24/10/12

Sardinha Assada, por Pontal

É interessante o potencial semiótico da sardinha assada em Portugal. Trata-se de uma comida popular e tem associada uma certa etiqueta de raiz popular. A sardinha é associada a uma certa virilidade, à faina do pescador no mar, à arte chávega, à dureza da vida. Deste ponto de vista o seu contrário semiótico seria, talvez, o iogurte, artificial, engomado em pequenos recipientes de plástico, clean, sem espinhas, artificial e anónimo (ao contrário da sardinha que tem o pescador como pai simbólico ). Do ponto de vista da etiqueta o contrário da etiqueta da sardinha assada seria, por sua vez, a etiqueta muito sofisticada, com excesso de códigos, talvez a da nouvelle cuisine ou outra coisa mais fina que exija muitos talheres...

Como se deve comer numa sardinhada? Pois, a sardinha deve comer-se à mão e acompanhada de broa. É claro que há quem a coma de faca e garfo mas numa festa popular cai mal.É interessante porque neste caso há uma etiqueta que é contrária à tradicional - geralmente quem come à unha é grosseiro mas na sardinha assada isso é bem visto e, pelo contrário, pode cair muito mal comê-la de faca e garfo. Dá um aspecto snob e possidónio.

É por isso que nas festas de reentré, geralmente no Algarve, os partidos políticos não abdicam da sardinha assada e é vê-los, aos políticos, a comer a bela sardinha com broa e, obviamente, à mão. Desta forma, através de um cerimonial alimentar, o polítco procura alcançar a almejada identificação com as massas populares.
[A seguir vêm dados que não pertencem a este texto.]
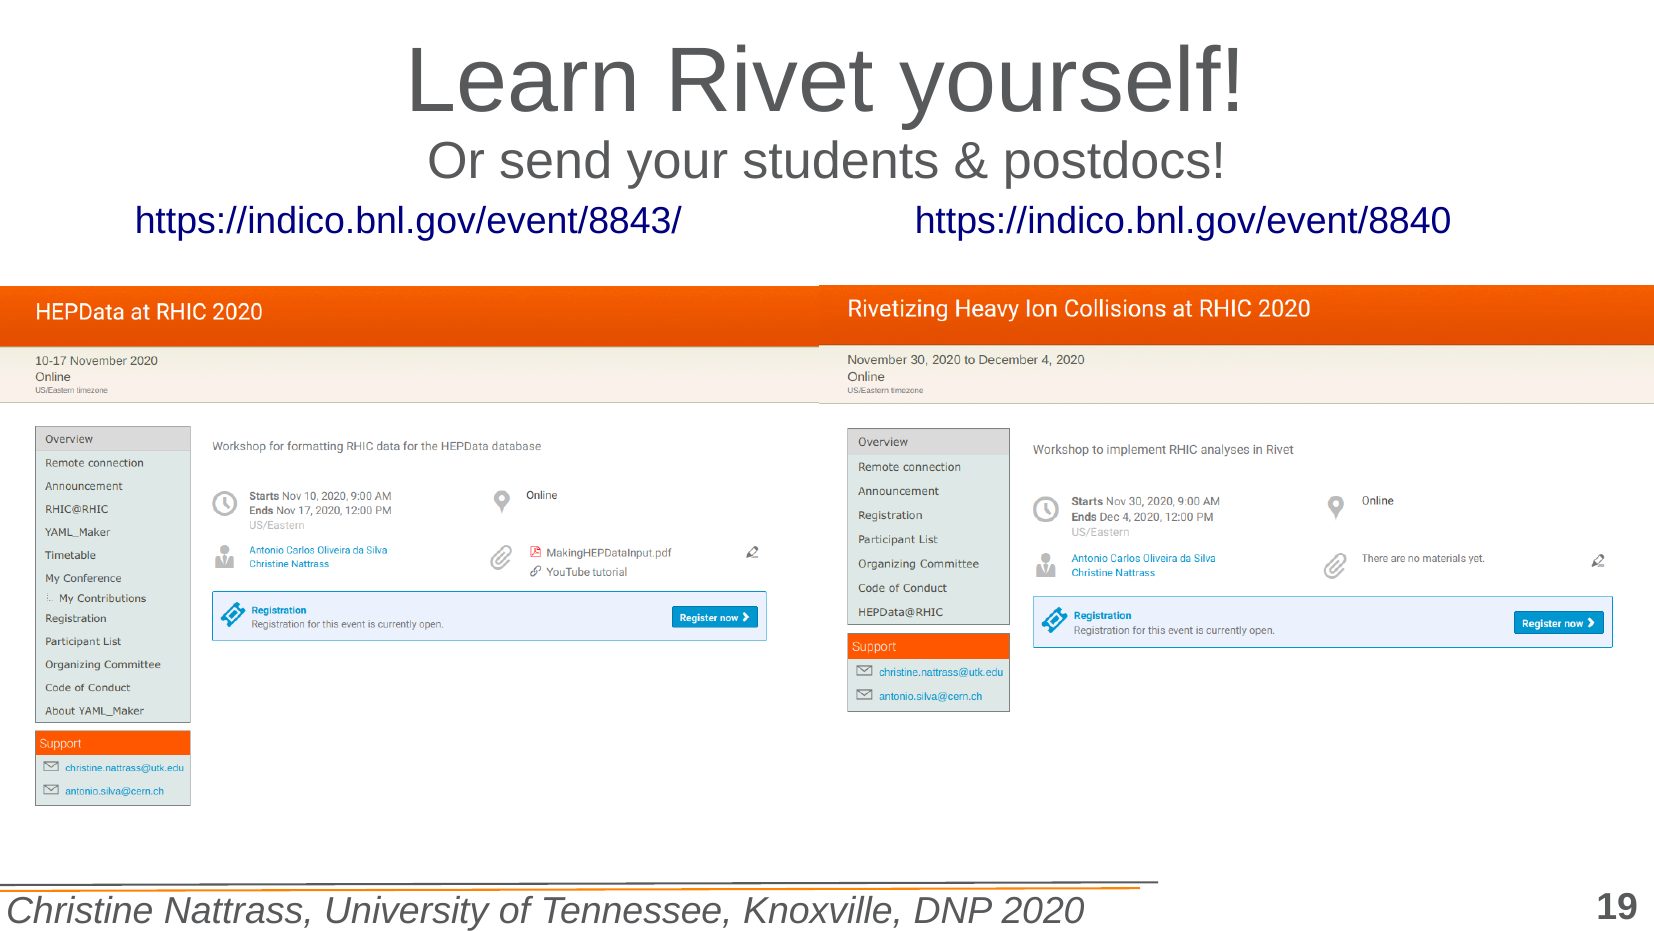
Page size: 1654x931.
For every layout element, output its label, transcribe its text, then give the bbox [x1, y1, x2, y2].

text_box https://indico.bnl.gov/event/8840 [900, 192, 1467, 250]
text_box https://indico.bnl.gov/event/8843/ [120, 192, 697, 250]
title Learn Rivet yourself! Or send your students & postdocs! [82, 28, 1571, 190]
picture [0, 285, 1654, 868]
No fundo,a foto ou o filme do político a comer sardinha assada na festa do Pontal está a dizer: «vejam: sou um de vós, sou mais um». Comê-la de faca e garfo seria um verdadeiro suicídio político.

Haverá mais comidas, como a sardinha, que funcionem como uma espécie de etiqueta ao contrário (isto é, pratos em que a gafe não é não saber nem cumprir uma imensa e sofisticada gramática de etiqueta, mas pelo contrário, em ser o mais rudimentar possível, uma espécie de etiqueta minimal)?
Creio que sim, mas coisas menos sedimentadas na sociedade portuguesa. Os ossos, talvez, que devem ser comidos, roídos à mão, impossíveis de comer de faca e garfo. E também há o caso curioso da ostra que, tal como a sardinha deve ser comida à mão (deve ser levada aos lábios e sorvida directamente), mas aqui com um potencial semiótico completamente diverso da sardinha - erótico ( a ostra também é considerada afrodísiaca) e sofisticado (a ostra deve ser dos poucos alimentos em que é fino comer a mão).

1 comentário:

Anónimo disse...

"O importante é não perder o estilo, e, se possível, não perder o dinheiro também. Porque o estilo sem dinheiro é uma infiltração do mau gosto." Bessa-Luís , Agustina
O importante 'e nao perder...o pseudo poder!